- _EXTRAIT PRÉSENTÉ_:

= = = = =

La dette publique de ce pays d'Afrique de l'Est qui a multiplié les emprunts pour faire face à une baisse de revenus de 14% due à la pandémie de Covid-19 et mis en place divers projets d'infrastructure, dépasse désormais les 66 milliards de dollars.
En effet, l'appétit de État kényan n'a pas de limite, son gouvernement vient de recevoir, la semaine dernière, le premier versement du dernier prêt de 257 milliards de shillings (environ 2,34 milliards de dollars) du Fonds monétaire international (FMI). Des montants qui inquiètent les experts, car le Kenya souffre depuis plusieurs années de son endettement. Et surtout, plusieurs de ces prêts arrivent à échéance.
Ce qui n'est pas pour rassurer la société civile kényane qui dénonce le fait que «le gouvernement emprunte pour rembourser les prêts», et donc ne se préoccupe plus en priorité des services aux citoyens. En effet, lorsqu'un pays emprunte pour rembourser des prêts, il n'y a pas de génération de nouvelle richesse et le pays pourrait ne pas être en mesure de rembourser ses prêts à l'avenir.
Selon une étude d'Infotrak sur la perception des Kényans sur la dette extérieure, 81% de la population est en colère, craintive ou anxieuse en raison de la dette croissante du pays, tandis que 62% n'approuvent pas les emprunts réguliers à l'étranger. Pendant ce temps, 52 pc des Kényans jugent la gestion des fonds empruntés par le gouvernement comme "médiocre", tandis que 76 pc pensent que le Kenya obtient la plupart de ses prêts étrangers de la Chine.

= = = = =

- _ENTRÉES DU CORPUS_:
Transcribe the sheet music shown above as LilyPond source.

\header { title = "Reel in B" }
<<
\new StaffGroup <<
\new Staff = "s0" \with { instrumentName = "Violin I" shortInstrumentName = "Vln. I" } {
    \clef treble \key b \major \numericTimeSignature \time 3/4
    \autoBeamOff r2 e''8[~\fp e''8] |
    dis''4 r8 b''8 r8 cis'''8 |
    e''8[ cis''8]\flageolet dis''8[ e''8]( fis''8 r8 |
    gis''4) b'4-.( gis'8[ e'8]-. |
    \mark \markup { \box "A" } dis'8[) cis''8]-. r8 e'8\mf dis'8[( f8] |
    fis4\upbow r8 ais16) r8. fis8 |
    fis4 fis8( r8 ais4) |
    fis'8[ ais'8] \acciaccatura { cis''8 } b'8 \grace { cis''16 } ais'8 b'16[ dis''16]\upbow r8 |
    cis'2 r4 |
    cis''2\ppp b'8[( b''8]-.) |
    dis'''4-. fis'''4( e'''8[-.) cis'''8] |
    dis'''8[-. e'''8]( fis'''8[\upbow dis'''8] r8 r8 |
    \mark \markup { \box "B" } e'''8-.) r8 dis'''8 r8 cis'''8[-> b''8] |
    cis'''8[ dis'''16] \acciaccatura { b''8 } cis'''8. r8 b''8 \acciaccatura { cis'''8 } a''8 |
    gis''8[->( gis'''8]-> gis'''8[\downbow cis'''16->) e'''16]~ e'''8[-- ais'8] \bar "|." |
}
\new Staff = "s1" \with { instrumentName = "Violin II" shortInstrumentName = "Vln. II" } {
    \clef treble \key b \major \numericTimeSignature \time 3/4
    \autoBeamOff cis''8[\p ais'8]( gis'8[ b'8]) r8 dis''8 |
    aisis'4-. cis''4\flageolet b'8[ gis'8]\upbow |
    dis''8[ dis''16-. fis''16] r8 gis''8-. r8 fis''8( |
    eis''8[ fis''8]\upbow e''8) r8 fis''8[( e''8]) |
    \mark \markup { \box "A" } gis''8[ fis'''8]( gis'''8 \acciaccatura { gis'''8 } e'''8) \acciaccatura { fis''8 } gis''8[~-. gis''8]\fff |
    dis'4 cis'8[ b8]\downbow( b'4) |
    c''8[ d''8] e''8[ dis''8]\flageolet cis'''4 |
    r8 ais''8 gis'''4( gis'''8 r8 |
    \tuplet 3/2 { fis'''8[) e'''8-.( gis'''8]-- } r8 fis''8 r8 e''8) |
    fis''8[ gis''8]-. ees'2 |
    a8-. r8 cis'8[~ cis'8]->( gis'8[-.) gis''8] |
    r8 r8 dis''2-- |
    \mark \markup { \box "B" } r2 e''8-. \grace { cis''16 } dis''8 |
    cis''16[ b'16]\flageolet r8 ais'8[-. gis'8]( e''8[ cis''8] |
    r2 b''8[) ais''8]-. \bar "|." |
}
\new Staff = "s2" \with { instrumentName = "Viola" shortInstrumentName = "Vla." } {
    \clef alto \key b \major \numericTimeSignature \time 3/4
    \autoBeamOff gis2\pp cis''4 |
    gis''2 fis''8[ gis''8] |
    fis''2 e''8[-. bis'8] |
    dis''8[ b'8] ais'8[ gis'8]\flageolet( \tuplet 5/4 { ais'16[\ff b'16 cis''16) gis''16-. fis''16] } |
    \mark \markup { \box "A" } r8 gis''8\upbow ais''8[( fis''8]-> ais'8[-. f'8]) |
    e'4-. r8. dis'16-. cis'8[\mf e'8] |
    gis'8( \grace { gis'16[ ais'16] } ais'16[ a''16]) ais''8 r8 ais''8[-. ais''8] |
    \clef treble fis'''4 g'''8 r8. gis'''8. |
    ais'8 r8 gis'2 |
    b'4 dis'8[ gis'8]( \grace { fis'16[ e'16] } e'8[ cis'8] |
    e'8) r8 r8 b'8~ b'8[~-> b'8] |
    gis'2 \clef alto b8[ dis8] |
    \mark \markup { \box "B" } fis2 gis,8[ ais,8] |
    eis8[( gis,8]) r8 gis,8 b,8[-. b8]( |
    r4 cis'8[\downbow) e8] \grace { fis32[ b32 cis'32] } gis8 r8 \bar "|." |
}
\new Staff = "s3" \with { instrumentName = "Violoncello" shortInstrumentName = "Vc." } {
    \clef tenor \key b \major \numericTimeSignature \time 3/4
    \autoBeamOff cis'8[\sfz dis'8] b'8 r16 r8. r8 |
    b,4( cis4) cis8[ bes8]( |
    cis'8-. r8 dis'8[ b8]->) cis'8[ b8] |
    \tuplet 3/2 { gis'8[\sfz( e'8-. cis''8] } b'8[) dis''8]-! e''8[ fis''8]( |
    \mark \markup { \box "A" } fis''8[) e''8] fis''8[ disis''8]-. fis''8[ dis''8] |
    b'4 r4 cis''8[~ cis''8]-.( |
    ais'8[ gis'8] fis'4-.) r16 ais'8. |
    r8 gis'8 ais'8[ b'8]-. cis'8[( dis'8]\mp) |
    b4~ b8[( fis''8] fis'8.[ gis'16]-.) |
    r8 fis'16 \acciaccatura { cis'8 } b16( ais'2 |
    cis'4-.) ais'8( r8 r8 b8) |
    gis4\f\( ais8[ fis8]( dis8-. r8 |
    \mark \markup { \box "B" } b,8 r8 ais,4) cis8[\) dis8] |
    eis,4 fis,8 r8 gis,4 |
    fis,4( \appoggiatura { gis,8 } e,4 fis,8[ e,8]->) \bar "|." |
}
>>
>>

= = = = =

- _CONSIGNES_:
(a) Recopiez à l'identique le passage du texte sur la dette du Kenya qui va de « Ce qui n'est » jusqu'à « prêts à l'avenir. ».
(b) Rédigez la suite du texte sur l'endettement du Kenya, en commençant juste après sa dernière phrase.

- _RÉPONSES PAR CONSIGNE_:
(a)
Ce qui n'est pas pour rassurer la société civile kényane qui dénonce le fait que «le gouvernement emprunte pour rembourser les prêts», et donc ne se préoccupe plus en priorité des services aux citoyens. En effet, lorsqu'un pays emprunte pour rembourser des prêts, il n'y a pas de génération de nouvelle richesse et le pays pourrait ne pas être en mesure de rembourser ses prêts à l'avenir.

(b)
Dans le sillage de la pandémie de Covid-19, plusieurs initiatives internationales d'allégement de la dette publique telles que l'Initiative de suspension du service de la dette (DSSI) ont été négociées. Les pays du G20 avaient déjà suspendu courant 2020 le service de la dette de 73 pays (dont une quarantaine en Afrique), un dispositif prolongé jusqu'en juin 2021.
Dans un premier temps, le Kenya n'a pas demandé la suspension de la dette des créanciers multilatéraux et commerciaux afin de «préserver sa cote souveraine et son accès futur aux marchés financiers internationaux», a déclaré le ministre des Finances, Ukur Yatani, cité par Bloomberg.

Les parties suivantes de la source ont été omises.